Exercise goal
Copy the complete listing word for word, but do not carry over any images.
§
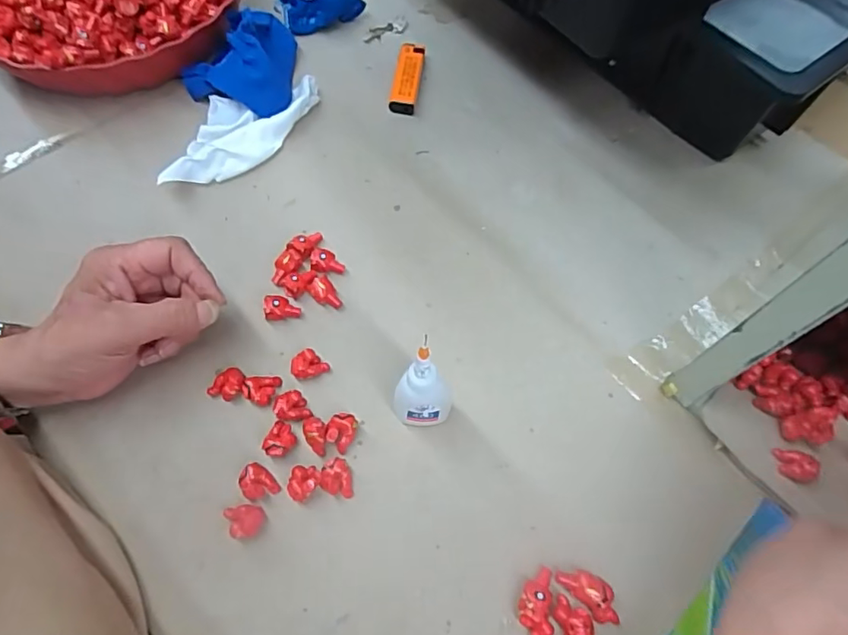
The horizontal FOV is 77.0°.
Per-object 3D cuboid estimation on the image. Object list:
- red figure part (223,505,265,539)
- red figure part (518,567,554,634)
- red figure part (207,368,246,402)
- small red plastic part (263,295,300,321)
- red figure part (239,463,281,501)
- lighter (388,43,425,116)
[{"bbox_3d":[-0.105,0.120,0.313,0.023,0.012,0.018,-7,64,-5],"label":"red figure part"},{"bbox_3d":[0.062,0.160,0.297,0.018,0.015,0.037,4,64,0],"label":"red figure part"},{"bbox_3d":[-0.128,0.045,0.350,0.017,0.011,0.023,39,69,16],"label":"red figure part"},{"bbox_3d":[-0.099,-0.007,0.374,0.023,0.014,0.016,0,64,-2],"label":"small red plastic part"},{"bbox_3d":[-0.100,0.100,0.322,0.018,0.013,0.020,-32,69,-16],"label":"red figure part"},{"bbox_3d":[-0.016,-0.218,0.487,0.023,0.014,0.077,7,64,2],"label":"lighter"}]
§
Result of the exercise
The horizontal FOV is 77.0°.
Per-object 3D cuboid estimation on the image. Object list:
- red figure part (223,505,265,539)
- red figure part (518,567,554,634)
- red figure part (207,368,246,402)
- small red plastic part (263,295,300,321)
- red figure part (239,463,281,501)
- lighter (388,43,425,116)
[{"bbox_3d":[-0.105,0.120,0.313,0.023,0.012,0.018,-7,64,-5],"label":"red figure part"},{"bbox_3d":[0.062,0.160,0.297,0.018,0.015,0.037,4,64,0],"label":"red figure part"},{"bbox_3d":[-0.128,0.045,0.350,0.017,0.011,0.023,39,69,16],"label":"red figure part"},{"bbox_3d":[-0.099,-0.007,0.374,0.023,0.014,0.016,0,64,-2],"label":"small red plastic part"},{"bbox_3d":[-0.100,0.100,0.322,0.018,0.013,0.020,-32,69,-16],"label":"red figure part"},{"bbox_3d":[-0.016,-0.218,0.487,0.023,0.014,0.077,7,64,2],"label":"lighter"}]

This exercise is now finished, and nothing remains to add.